At first sight surprising, that there should have been major interest from scientists and the press in new US research presented at the 2012 heart Congress linking a larger waistline to premature death; and not just from a beer belly, but for anyone with a body shape with above normal waist to hip circumference. What’s so unusual? Surely everyone knows that being overweight increases risk of serious medical problems.
What did these American researchers do? They looked at the strength of the link between different measures of obesity and risk of early death. In the research, lead by Professor Francisco Lopez-Jimenez from the Mayo Clinic, almost 13,000 American men and women were studied for around 14 years, within a cohort study: the Third National Health and Nutrition Examination Survey (NHANESIII). There were around 2500 deaths of which around 1100 were from cardiovascular causes. The researchers measured body-mass index (BMI), a general measure of fatness, and waist-to-hip ratio (WHR), a measure of central obesity. This meant they were able to include people not currently considered obese based on BMI, but who had a relatively large belly, as well as those overweight both based on BMI and abdominal girth. The surprising finding of the study was that, compared to subjects with normal BMI and WHR, the group with normal BMI but relatively high central fat not only had a high death rate (2.8 times for cardiovascular disease and 2.1 times for all causes), but their risk of premature death was much higher than participants who were obese based on BMI (1.4 times normal cardiovascular risk).
It is already well established that abdominal fat is particularly deadly in relation to risk of heart disease. This new NHANESIII research in addition reported that increasing waist-hip ratio is linked to earlier death from all causes, not just for heart disease. It also provided objective data of the graded increase in risk as abdominal fat and waist-hip ratio increases.

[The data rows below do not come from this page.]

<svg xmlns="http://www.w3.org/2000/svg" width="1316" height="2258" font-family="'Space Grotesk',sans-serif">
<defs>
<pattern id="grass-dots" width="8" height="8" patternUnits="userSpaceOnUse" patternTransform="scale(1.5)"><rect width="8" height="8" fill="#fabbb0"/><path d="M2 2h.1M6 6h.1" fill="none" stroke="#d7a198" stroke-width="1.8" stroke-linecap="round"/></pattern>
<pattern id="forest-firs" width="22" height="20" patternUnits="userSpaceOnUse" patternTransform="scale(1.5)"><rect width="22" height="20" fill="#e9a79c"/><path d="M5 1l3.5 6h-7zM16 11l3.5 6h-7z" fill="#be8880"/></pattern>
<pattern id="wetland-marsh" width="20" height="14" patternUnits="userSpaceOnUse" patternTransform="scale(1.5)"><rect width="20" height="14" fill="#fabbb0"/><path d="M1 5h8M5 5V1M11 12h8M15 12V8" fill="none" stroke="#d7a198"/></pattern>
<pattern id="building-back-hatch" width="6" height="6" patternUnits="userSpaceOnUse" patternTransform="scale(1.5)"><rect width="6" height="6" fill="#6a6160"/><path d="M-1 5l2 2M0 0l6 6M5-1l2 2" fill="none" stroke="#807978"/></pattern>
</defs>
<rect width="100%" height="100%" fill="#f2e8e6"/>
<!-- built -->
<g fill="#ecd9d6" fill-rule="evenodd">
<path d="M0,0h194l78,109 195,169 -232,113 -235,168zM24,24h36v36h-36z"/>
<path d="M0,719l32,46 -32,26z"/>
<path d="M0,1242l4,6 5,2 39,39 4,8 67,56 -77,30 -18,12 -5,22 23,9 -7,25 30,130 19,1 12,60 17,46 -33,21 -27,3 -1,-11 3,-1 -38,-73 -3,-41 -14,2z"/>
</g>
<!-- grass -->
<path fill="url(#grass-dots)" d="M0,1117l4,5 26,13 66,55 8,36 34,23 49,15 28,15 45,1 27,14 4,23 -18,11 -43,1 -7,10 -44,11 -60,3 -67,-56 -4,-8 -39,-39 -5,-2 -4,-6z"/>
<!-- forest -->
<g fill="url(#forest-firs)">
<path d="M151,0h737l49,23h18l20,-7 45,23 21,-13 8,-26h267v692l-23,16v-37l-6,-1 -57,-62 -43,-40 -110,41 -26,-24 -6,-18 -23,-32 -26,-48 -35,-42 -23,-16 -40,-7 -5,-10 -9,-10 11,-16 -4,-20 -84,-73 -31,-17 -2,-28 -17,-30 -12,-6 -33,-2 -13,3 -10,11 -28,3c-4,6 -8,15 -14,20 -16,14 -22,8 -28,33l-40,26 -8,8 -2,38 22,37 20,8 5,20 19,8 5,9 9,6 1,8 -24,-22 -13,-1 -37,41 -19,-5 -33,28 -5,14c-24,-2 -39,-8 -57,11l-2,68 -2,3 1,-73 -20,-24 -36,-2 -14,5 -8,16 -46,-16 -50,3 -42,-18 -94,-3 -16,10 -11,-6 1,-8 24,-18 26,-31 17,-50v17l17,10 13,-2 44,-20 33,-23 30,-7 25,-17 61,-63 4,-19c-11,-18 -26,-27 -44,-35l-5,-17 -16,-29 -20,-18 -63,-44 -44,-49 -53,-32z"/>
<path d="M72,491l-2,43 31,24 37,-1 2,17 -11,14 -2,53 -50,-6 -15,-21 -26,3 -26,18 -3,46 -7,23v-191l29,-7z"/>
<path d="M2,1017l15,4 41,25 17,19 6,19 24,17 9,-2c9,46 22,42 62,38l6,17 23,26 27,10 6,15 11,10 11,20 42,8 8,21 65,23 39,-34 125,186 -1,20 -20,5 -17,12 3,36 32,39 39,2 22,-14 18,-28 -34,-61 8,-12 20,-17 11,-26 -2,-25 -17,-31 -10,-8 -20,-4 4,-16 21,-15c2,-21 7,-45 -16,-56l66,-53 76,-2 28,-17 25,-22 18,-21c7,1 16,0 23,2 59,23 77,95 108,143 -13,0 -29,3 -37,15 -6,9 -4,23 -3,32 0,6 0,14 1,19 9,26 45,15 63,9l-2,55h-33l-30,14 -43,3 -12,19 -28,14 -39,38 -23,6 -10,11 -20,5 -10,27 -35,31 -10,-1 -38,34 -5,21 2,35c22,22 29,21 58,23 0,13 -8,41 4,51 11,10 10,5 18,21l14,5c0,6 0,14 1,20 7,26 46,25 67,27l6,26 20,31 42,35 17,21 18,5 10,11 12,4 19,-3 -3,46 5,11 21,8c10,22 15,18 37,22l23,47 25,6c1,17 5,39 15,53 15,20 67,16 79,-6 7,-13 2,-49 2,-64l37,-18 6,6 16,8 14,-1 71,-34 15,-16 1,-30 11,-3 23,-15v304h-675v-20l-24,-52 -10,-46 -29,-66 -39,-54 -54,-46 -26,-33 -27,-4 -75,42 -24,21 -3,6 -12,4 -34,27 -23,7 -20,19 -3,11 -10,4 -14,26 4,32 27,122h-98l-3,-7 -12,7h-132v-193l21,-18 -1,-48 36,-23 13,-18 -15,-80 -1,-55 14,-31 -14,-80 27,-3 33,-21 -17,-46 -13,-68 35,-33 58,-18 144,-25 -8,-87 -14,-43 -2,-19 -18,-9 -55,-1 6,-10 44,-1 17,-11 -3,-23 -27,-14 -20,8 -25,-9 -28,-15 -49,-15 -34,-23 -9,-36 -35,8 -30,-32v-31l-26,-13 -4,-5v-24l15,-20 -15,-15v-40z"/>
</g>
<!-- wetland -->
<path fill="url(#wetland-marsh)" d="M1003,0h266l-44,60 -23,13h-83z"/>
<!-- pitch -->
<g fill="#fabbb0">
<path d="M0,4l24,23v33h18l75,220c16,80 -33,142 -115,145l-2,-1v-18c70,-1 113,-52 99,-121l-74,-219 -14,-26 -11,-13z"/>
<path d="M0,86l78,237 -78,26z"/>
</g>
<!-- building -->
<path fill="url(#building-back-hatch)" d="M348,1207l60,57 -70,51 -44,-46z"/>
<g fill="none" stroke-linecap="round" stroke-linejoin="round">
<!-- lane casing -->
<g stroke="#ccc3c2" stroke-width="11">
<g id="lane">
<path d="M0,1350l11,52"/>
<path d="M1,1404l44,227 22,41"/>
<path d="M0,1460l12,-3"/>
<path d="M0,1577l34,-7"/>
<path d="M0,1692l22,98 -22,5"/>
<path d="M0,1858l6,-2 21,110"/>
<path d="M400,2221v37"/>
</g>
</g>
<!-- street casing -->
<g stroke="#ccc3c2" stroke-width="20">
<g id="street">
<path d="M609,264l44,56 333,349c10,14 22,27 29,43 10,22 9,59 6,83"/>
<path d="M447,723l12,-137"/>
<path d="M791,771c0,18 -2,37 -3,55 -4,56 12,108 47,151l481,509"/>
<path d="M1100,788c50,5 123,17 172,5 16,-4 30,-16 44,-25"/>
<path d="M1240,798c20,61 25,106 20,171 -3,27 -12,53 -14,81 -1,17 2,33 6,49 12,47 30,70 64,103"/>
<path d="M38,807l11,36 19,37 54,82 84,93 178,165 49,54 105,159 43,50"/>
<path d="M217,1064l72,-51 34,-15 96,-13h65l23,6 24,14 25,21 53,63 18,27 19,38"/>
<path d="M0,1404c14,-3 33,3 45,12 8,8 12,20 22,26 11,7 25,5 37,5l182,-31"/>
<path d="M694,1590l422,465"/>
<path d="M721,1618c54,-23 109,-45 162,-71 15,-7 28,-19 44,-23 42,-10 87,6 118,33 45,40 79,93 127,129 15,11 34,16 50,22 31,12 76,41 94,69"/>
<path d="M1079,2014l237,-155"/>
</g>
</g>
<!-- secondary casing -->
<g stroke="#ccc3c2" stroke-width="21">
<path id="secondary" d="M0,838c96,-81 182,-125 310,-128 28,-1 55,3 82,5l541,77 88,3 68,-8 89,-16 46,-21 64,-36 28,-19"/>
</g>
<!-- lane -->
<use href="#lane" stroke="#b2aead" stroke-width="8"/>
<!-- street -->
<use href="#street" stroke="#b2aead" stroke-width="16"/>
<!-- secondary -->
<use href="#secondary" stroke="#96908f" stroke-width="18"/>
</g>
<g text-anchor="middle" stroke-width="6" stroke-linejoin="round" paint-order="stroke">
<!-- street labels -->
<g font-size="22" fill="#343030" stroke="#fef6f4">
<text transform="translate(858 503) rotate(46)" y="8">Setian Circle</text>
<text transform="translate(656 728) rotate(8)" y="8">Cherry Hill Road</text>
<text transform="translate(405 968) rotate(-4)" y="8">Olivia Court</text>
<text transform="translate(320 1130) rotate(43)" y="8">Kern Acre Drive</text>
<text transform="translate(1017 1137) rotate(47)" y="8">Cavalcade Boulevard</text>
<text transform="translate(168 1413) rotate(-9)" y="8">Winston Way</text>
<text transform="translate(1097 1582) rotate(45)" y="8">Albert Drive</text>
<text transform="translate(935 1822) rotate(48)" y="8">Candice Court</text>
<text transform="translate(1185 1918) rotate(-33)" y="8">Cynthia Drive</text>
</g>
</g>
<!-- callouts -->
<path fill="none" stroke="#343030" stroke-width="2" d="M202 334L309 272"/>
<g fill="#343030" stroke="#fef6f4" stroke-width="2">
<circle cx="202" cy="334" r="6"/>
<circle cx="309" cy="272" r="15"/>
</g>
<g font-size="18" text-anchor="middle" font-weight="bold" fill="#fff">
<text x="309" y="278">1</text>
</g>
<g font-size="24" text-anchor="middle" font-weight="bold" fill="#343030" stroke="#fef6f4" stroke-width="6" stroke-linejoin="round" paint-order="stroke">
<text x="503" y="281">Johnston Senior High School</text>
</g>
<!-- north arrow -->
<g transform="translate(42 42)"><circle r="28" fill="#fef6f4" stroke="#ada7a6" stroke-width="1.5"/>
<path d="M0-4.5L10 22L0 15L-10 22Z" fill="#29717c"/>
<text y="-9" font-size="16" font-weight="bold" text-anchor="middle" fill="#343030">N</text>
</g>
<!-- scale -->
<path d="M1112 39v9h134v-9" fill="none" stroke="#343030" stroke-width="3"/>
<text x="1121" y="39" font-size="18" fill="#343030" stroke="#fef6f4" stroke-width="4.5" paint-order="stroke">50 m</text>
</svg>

What messages to take from this study? Obvious questions include whether it is reliable and if so generalizable from US to European and other international populations. As a prospective observational study, the results are open to bias – i.e. factors co-incidentally present in the larger waisted people may have been responsible e.g. the type of diet causing the central overweight rather than distribution of the fat itself.
However the authors reported that their findings were similar after adjusting for other well-known risk factors for premature heart disease and death, such age, male gender, ethnicity, socio-economic factors, smoking, hypertension, and diabetes. Furthermore, this new report from Munich supported the previous systematic review by the authors noting similar findings in patients with coronary artery disease: i.e. central obesity a much stronger link than BMI to premature death.
Reasons for the observed health risks are thought to include major regional differences in types chemicals secreted by fat from different parts of the body. Unlike fat padding in other part of the body, abdominal (or visceral fat) makes chemicals that promote resistance to insulin, increasing risk of diabetes, an important risk factor for heart disease. This fat also makes inflammatory chemicals that can accelerate damage to arteries, leading to atheroma (deposits of fat and abnormal cells – from the Greek for ‘porridge lump’) in the arterial walls. This both reduces blood flow to vital organs, and increases the likelihood of a clot forming to cause critical narrowing or complete blockage of an artery, a major cause of heart attack and stroke. There is also evidence that in contrast there may also be a protective metabolic profile associated with the presence of lower body fat.
These findings add to increasing concern about health risks from central overweight and stress the importance of preventive measures, even if BMI is within the normal range. Health professionals need to make the public aware of these risks and explain what preventive measures may help. The good news is that losing excess central weight is practical through a healthy, lower calorie diet, combined with regular aerobic exercise, reduces major risk factors for heart disease: reduces cholesterol, decreases blood pressure and reduces risk of diabetes, and lowers risk of heart and other serious diseases. Other reasons for benefits may include better metabolic profile from the increase in muscle mass with exercise, and the improved tissue nutrition resulting from generation of more micro-vessels.